Sean Wheeler - 5/11/2004 12:45:29 PM
There is nothing wrong with having a talent for seeing patterns (this is one of my talents as well). In fact this is one of the 34 talent themes (Analytical) described in the book 'Now, Discover Your Strengths' by Buckingham and Clifton. The whole thesis of this book is about your last question. We shoudl be spend most of our time and energy executing and enhancing our talents and avoid our weaknesses.

After reading this book and taking the StrengthsFinder survey, I was able to see how my talents had affected the arc of my career. Inherently, I knew what myh talents were but this book gave me the framework and vocabulary to articulate them in a way that was meaningful to me and, most importantly, to my management.
Elizabeth Albrycht - 5/11/2004 9:47:14 AM
When I was growing up I always wanted to have a great talent. I was smart, but not the smartest. I played the flute, but wasn't first chair. I couldn't dance or act well enough to be a performer, although I loved Drama Club. I was no athlete.
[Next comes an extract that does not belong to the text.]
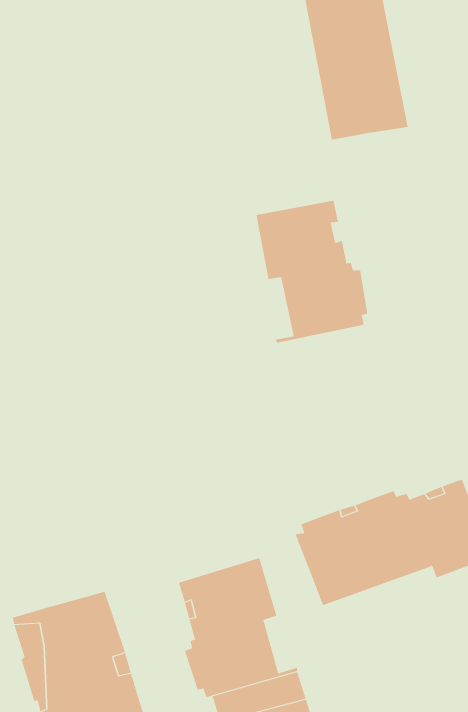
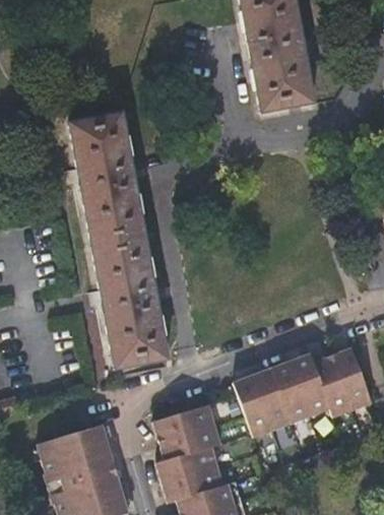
building: none -> [70,115,166,369]
building: [256,200,368,343] -> none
Later, as I entered the workforce I still questioned my talents. I had studied communications and I was a generalist. In a world where specialists are extolled, generalists seem to have little place or praise. Plus, I went into a business that is widely denegrated (PR).

Now, I have a better sense of what my talent is. As Anita said above, I can see patterns. I have never heard anyone else claim that and I laughed with delight when I read her post. Actually, I usually describe it as the ability to synthesize extremely large amounts of information and make practical recommendations based on it. I like 'Pattern Master' better, but I think it would get too many snickers, even though I am still tempted to put it on my business card.

When I get the chance to really do what I love, based on this talent, I am in love with my job. Unfortunately, I can't spend most of my time doing this, although I have made progress in redefining my role towards this goal.
Marcia Hansen - 5/11/2004 12:51:09 AM
Chris, I think one of the purposes of Worthwhile is to help us transform, reframe, or re-imagine our so-called mundane talents and make them sexy or find work that we feel passionate about. You never know, you may unknowingly touch someone's life incredibly by expressing an idea or recommendation so very clearly! I peeked at your blog and from what I read very quickly was, you've got a talent for consulting and people come to you for advice. That's cool!

I have always had the impression that I needed to slow-down in order to be true to myself and honor my ideal work/life balance. However, what I am learning after much investigation is that I function best when I can fly at 90 mph. I also have a natural enthusiasm for learning new things and given enough freedom, I can create brilliant solutions. (ok, I have to admit, I hesitated and it was hard to use such a strong adjective as brilliant in the above sentence!)
Chris Yeh - 5/10/2004 11:34:42 PM
Unfortunately, few of us have a transcendent and sexy talent. 'Write music of surpassing beauty' is one thing, 'Sit in meetings and write clear and concise memos' is quite different.

I would like to be a creative and innovative thinker; instead, I'm an organized and systematic thinker that is good at exploring different incremental options and expressing a clear recommendation. Useful for the business world, but unlikely to bring me immortality!